__Source data__

○ ○ ○ ○ ○

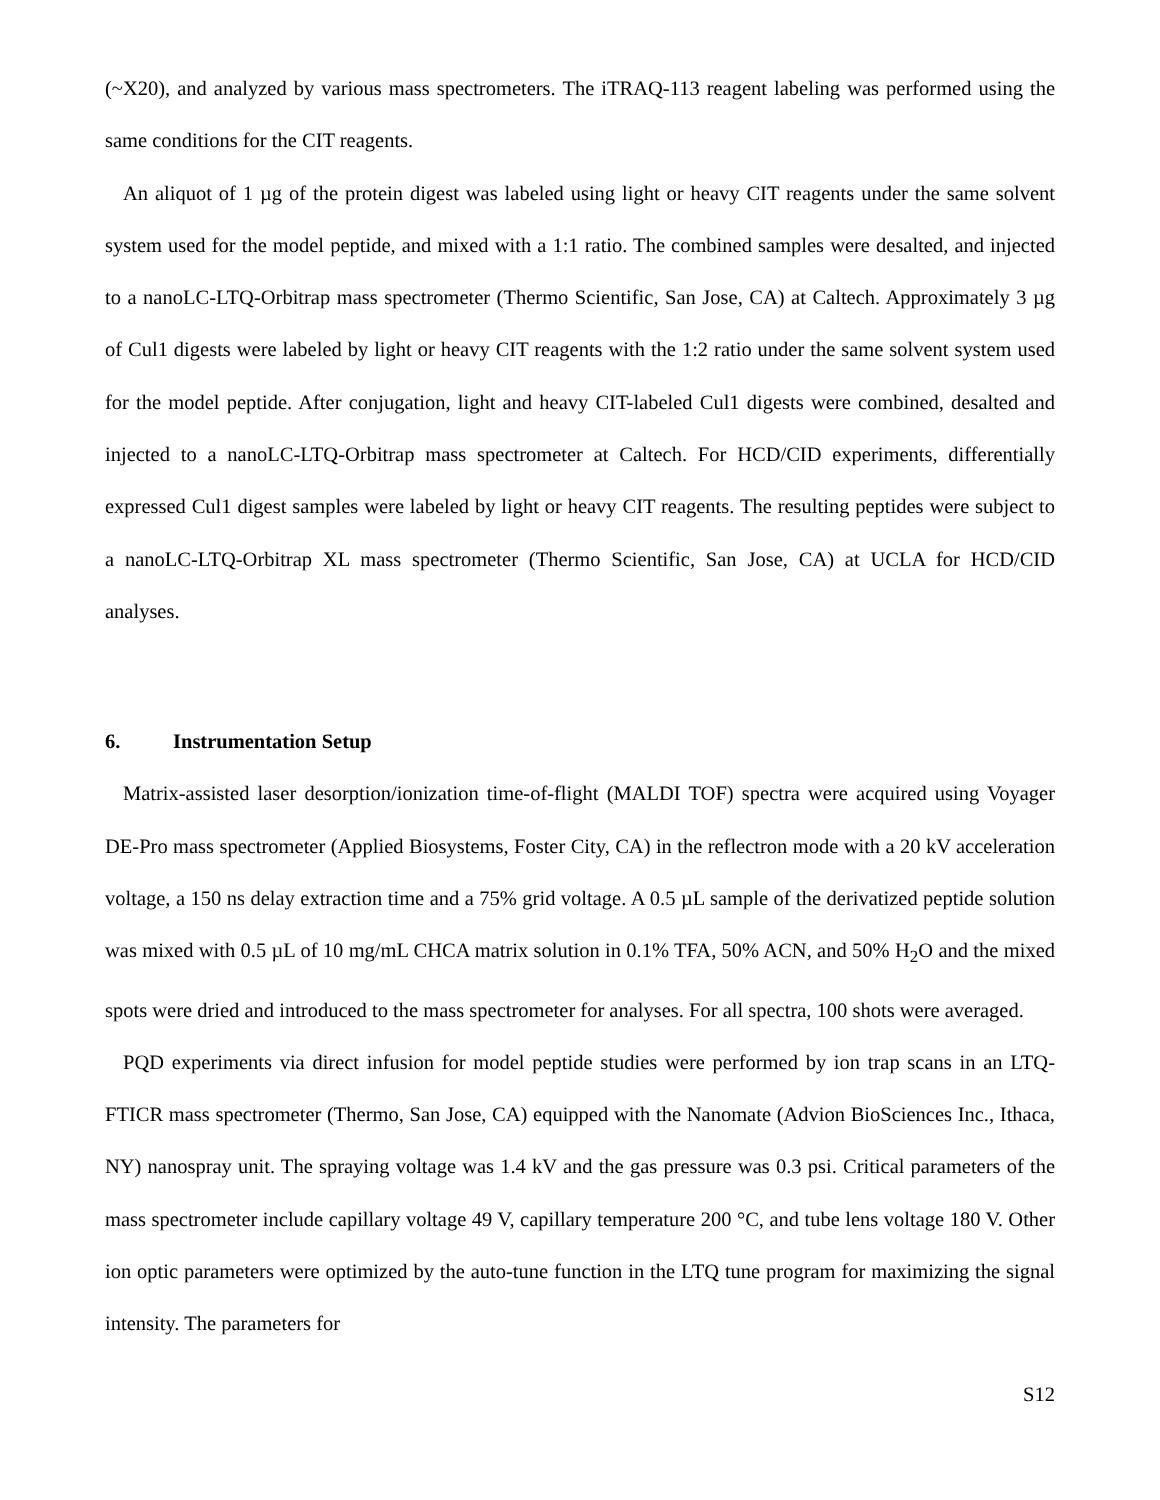(~X20), and analyzed by various mass spectrometers. The iTRAQ-113 reagent labeling was performed using the same conditions for the CIT reagents.
An aliquot of 1 µg of the protein digest was labeled using light or heavy CIT reagents under the same solvent system used for the model peptide, and mixed with a 1:1 ratio. The combined samples were desalted, and injected to a nanoLC-LTQ-Orbitrap mass spectrometer (Thermo Scientific, San Jose, CA) at Caltech. Approximately 3 µg of Cul1 digests were labeled by light or heavy CIT reagents with the 1:2 ratio under the same solvent system used for the model peptide. After conjugation, light and heavy CIT-labeled Cul1 digests were combined, desalted and injected to a nanoLC-LTQ-Orbitrap mass spectrometer at Caltech. For HCD/CID experiments, differentially expressed Cul1 digest samples were labeled by light or heavy CIT reagents. The resulting peptides were subject to a nanoLC-LTQ-Orbitrap XL mass spectrometer (Thermo Scientific, San Jose, CA) at UCLA for HCD/CID analyses.
6. Instrumentation Setup
Matrix-assisted laser desorption/ionization time-of-flight (MALDI TOF) spectra were acquired using Voyager DE-Pro mass spectrometer (Applied Biosystems, Foster City, CA) in the reflectron mode with a 20 kV acceleration voltage, a 150 ns delay extraction time and a 75% grid voltage. A 0.5 µL sample of the derivatized peptide solution was mixed with 0.5 µL of 10 mg/mL CHCA matrix solution in 0.1% TFA, 50% ACN, and 50% H<sub>2</sub>O and the mixed spots were dried and introduced to the mass spectrometer for analyses. For all spectra, 100 shots were averaged.
PQD experiments via direct infusion for model peptide studies were performed by ion trap scans in an LTQ-FTICR mass spectrometer (Thermo, San Jose, CA) equipped with the Nanomate (Advion BioSciences Inc., Ithaca, NY) nanospray unit. The spraying voltage was 1.4 kV and the gas pressure was 0.3 psi. Critical parameters of the mass spectrometer include capillary voltage 49 V, capillary temperature 200 °C, and tube lens voltage 180 V. Other ion optic parameters were optimized by the auto-tune function in the LTQ tune program for maximizing the signal intensity. The parameters for
S12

○ ○ ○ ○ ○

__Problem to work on__
Retype the listing exactly. Pictures do not belong in the copy.

__Output below__
(~X20), and analyzed by various mass spectrometers. The iTRAQ-113 reagent labeling was performed using the same conditions for the CIT reagents.
An aliquot of 1 µg of the protein digest was labeled using light or heavy CIT reagents under the same solvent system used for the model peptide, and mixed with a 1:1 ratio. The combined samples were desalted, and injected to a nanoLC-LTQ-Orbitrap mass spectrometer (Thermo Scientific, San Jose, CA) at Caltech. Approximately 3 µg of Cul1 digests were labeled by light or heavy CIT reagents with the 1:2 ratio under the same solvent system used for the model peptide. After conjugation, light and heavy CIT-labeled Cul1 digests were combined, desalted and injected to a nanoLC-LTQ-Orbitrap mass spectrometer at Caltech. For HCD/CID experiments, differentially expressed Cul1 digest samples were labeled by light or heavy CIT reagents. The resulting peptides were subject to a nanoLC-LTQ-Orbitrap XL mass spectrometer (Thermo Scientific, San Jose, CA) at UCLA for HCD/CID analyses.
6. Instrumentation Setup
Matrix-assisted laser desorption/ionization time-of-flight (MALDI TOF) spectra were acquired using Voyager DE-Pro mass spectrometer (Applied Biosystems, Foster City, CA) in the reflectron mode with a 20 kV acceleration voltage, a 150 ns delay extraction time and a 75% grid voltage. A 0.5 µL sample of the derivatized peptide solution was mixed with 0.5 µL of 10 mg/mL CHCA matrix solution in 0.1% TFA, 50% ACN, and 50% H<sub>2</sub>O and the mixed spots were dried and introduced to the mass spectrometer for analyses. For all spectra, 100 shots were averaged.
PQD experiments via direct infusion for model peptide studies were performed by ion trap scans in an LTQ-FTICR mass spectrometer (Thermo, San Jose, CA) equipped with the Nanomate (Advion BioSciences Inc., Ithaca, NY) nanospray unit. The spraying voltage was 1.4 kV and the gas pressure was 0.3 psi. Critical parameters of the mass spectrometer include capillary voltage 49 V, capillary temperature 200 °C, and tube lens voltage 180 V. Other ion optic parameters were optimized by the auto-tune function in the LTQ tune program for maximizing the signal intensity. The parameters for
S12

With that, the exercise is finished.